Everybody loves chlorhexidine!

There are two randomized controlled trials* about surgical site infection (SSI) prevention published in the New England Journal of Medicine this week. In one multicenter study, investigators randomized 849 patients undergoing clean-contaminated surgery to preoperative skin preparation with chlorhexidine (CHG)-alcohol or povodone-iodine (P-I), using a primary outcome of SSI at 30 days postoperatively. By intent-to-treat analysis, CHG-alcohol use resulted in lower overall SSI rates (9.5% vs. 16.1% for P-I; p=0.004), and lower rates of superficial (4.2% vs. 8.6%) and deep (1% vs. 3%) incisional SSI.

So CHG, which is already preferred for skin prep prior to intravascular catheter placement, and which is being used increasingly to bathe ICU patients, in catheter dressings, and in oral care, should probably also be preferred for preoperative skin prep. CHG for everyone, everywhere!

In a second multicenter study, Dutch investigators screened 6771 newly admitted patients for S. aureus nasal carriage, using real-time PCR. Of the 1251 S. aureus carriers, 918 were randomized to receive 5 days of either nasal mupirocin (2% ointment twice daily) and CHG soap (daily), or placebo. The rate of healthcare-associated S. aureus infections was almost 60% lower in the mupirocin-CHG group (3.4%, versus 7.7% for placebo; relative risk 0.42 [0.23-0.75]. Most enrolled patients were surgical (88%), and most S. aureus infections were SSI (82%). Among surgical patients, the rate of deep SSI was lower in the mupirocin-CHG group (0.9 vs. 4.4%; RR 0.2 [0.07-0.62]).

The implications of this study are less clear, since the relative importance of the two topical therapies (nasal mupirocin and CHG soap) is unknown. Many centers now routinely use pre-operative CHG bathing for elective procedures. Until we know whether screening and targeted decolonization is superior to the preoperative bathing of all patients with CHG soap, this approach should be reserved for high risk procedures (e.g. cardiac surgery, orthopedic implants).

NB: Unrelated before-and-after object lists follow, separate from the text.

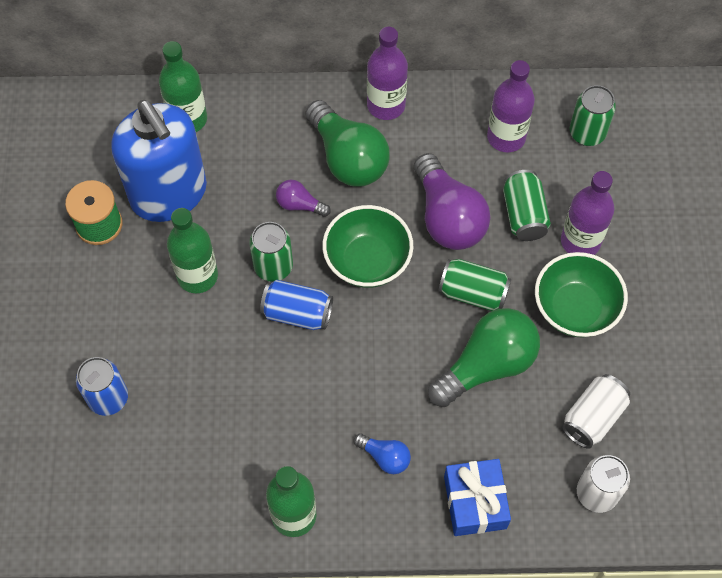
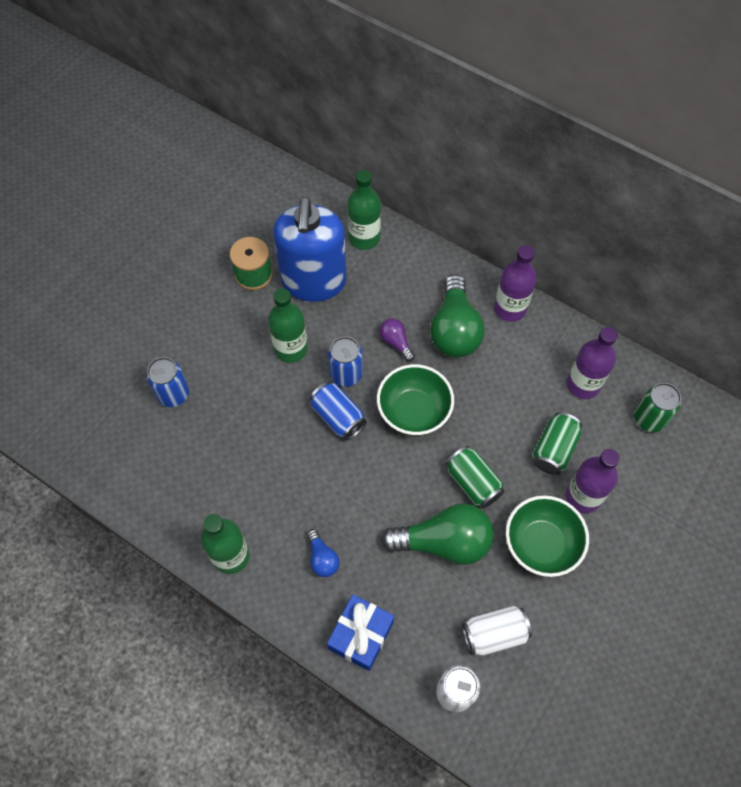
camera: 35 degrees right, 0 degrees up
green can [249,222,293,282] -> blue can [328,337,363,387]
purple light bulb [414,153,491,250] -> none

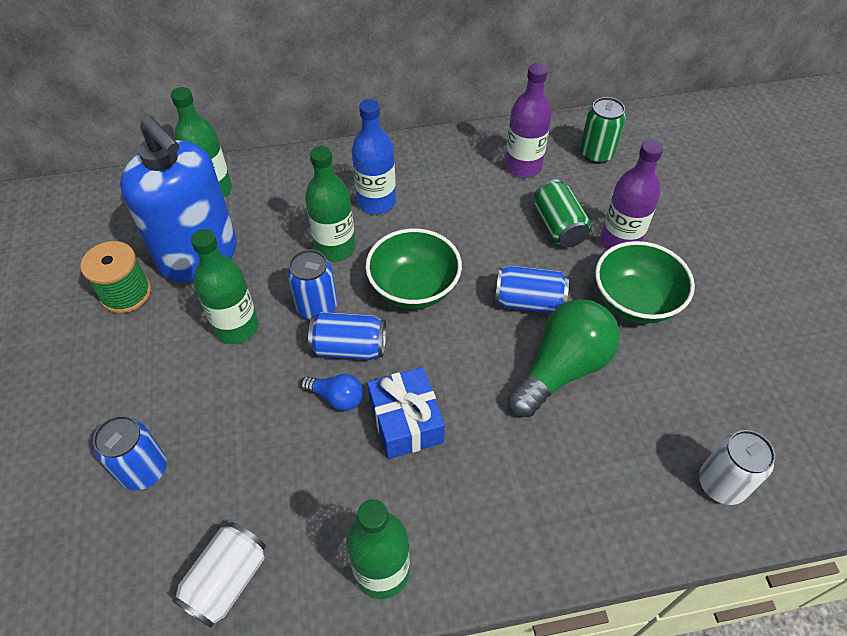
camera: 45 degrees left, 10 degrees down
blue light bulb [307,529,339,577] -> blue light bulb moved to [301,374,363,411]
blue gift [327,594,394,671] -> blue gift moved to [367,367,445,459]
purple light bulb [380,318,415,362] -> green bottle [305,146,356,261]
green light bulb [430,274,485,358] -> blue bottle [352,99,396,214]
green can [446,446,504,509] -> blue can [495,266,569,313]
white can [462,606,532,656] -> white can moved to [173,522,266,628]
purple bottle [494,245,537,322] -> none

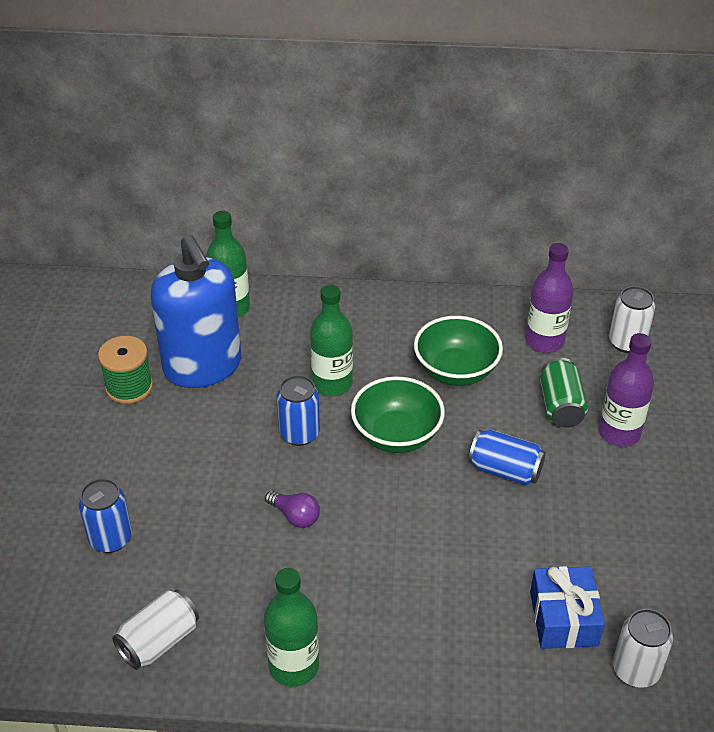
camera: 15 degrees right, 10 degrees down
green bottle [191,229,258,344] -> none
blue light bulb [301,374,363,411] -> purple light bulb [265,491,320,528]
blue can [308,312,386,360] -> none
blue bottle [352,99,396,214] -> none
blue gift [367,367,445,459] -> blue gift moved to [530,566,605,649]
green light bulb [508,299,620,417] -> none
green can [580,97,626,164] -> white can [609,286,655,353]
green bowl [595,241,695,324] -> green bowl moved to [414,316,503,386]

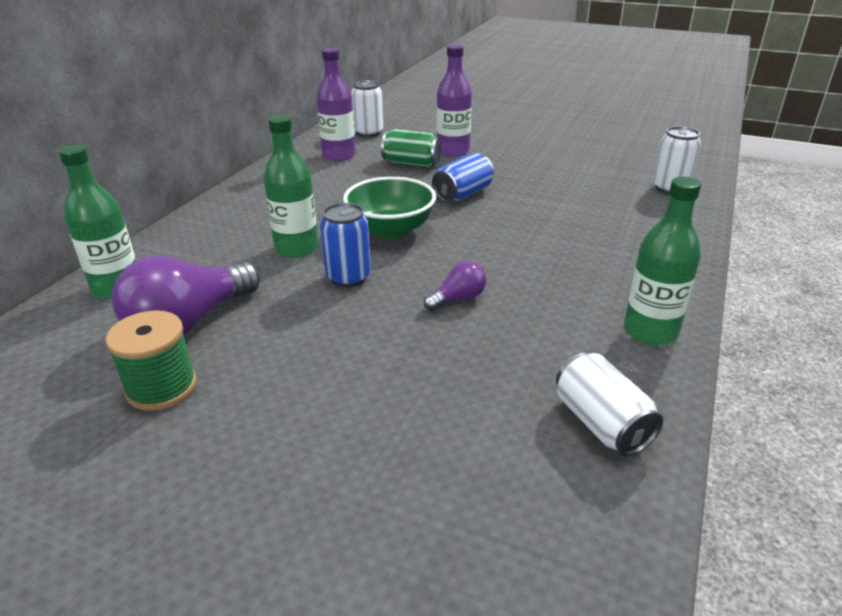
camera: 70 degrees left, 10 degrees down
blue can [79,478,132,553] -> none
blue soap dispenser [151,235,241,388] -> purple light bulb [112,256,260,334]
green bowl [414,316,503,386] -> none
blue gift [530,566,605,649] -> none

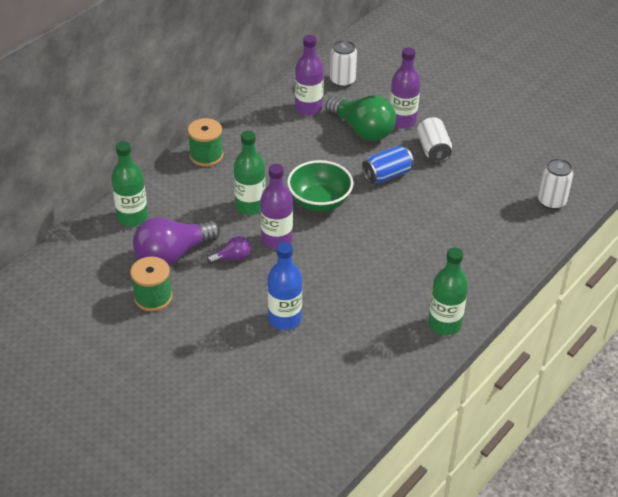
camera: 15 degrees right, 10 degrees up
blue can [320,203,371,287] -> purple bottle [260,164,293,249]
green can [381,129,441,167] -> green light bulb [325,95,396,141]
purple light bulb [424,261,486,311] -> purple light bulb moved to [207,236,251,264]
white can [556,352,663,456] -> white can moved to [417,117,452,163]
none -> green spool [188,118,223,167]
none -> blue bottle [267,242,302,330]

Dick Wenzel wrote a nice editorial about both pieces, and uses the opportunity to make a point we’ve made several times before in this blog: interventions that can be applied to all patients and that reduce all infections are preferred to organism-specific approaches that carry the added expense and logistical difficulty associated with identifying all carriers of an organism.

*COI alert: Both studies were industry supported—one by Cardinal Health, and one by grants from GlaxoSmithKline, Roche, bioMerieux, and 3M.

Comments

  1. I read these studies quickly tonight, skipping the Discussion sections and editorial, but have a couple of initial comments. The first is that in the Dutch study all isolates were methicillin and mupirocin sensitive, which may or may not make a difference. Presumably the peri-op antibiotics would cover MSSA, though not MRSA and since most HAIs in the study were SSIs this may be important. At least it might hinder generalizability to places with higher (>0%!) MRSA prevalence.

    The second is a silly epi/stats point, but in both studies' Table 1's p-values were provided. In an RCT, I was always taught differences between each group were do to chance (random), so what does the p-value mean and why does NEJM want p-values in Table 1 now?

    In any case, I will read the Discussion sections and Dr. Wenzel's editorial in a few minutes; right after I take my CHG bath.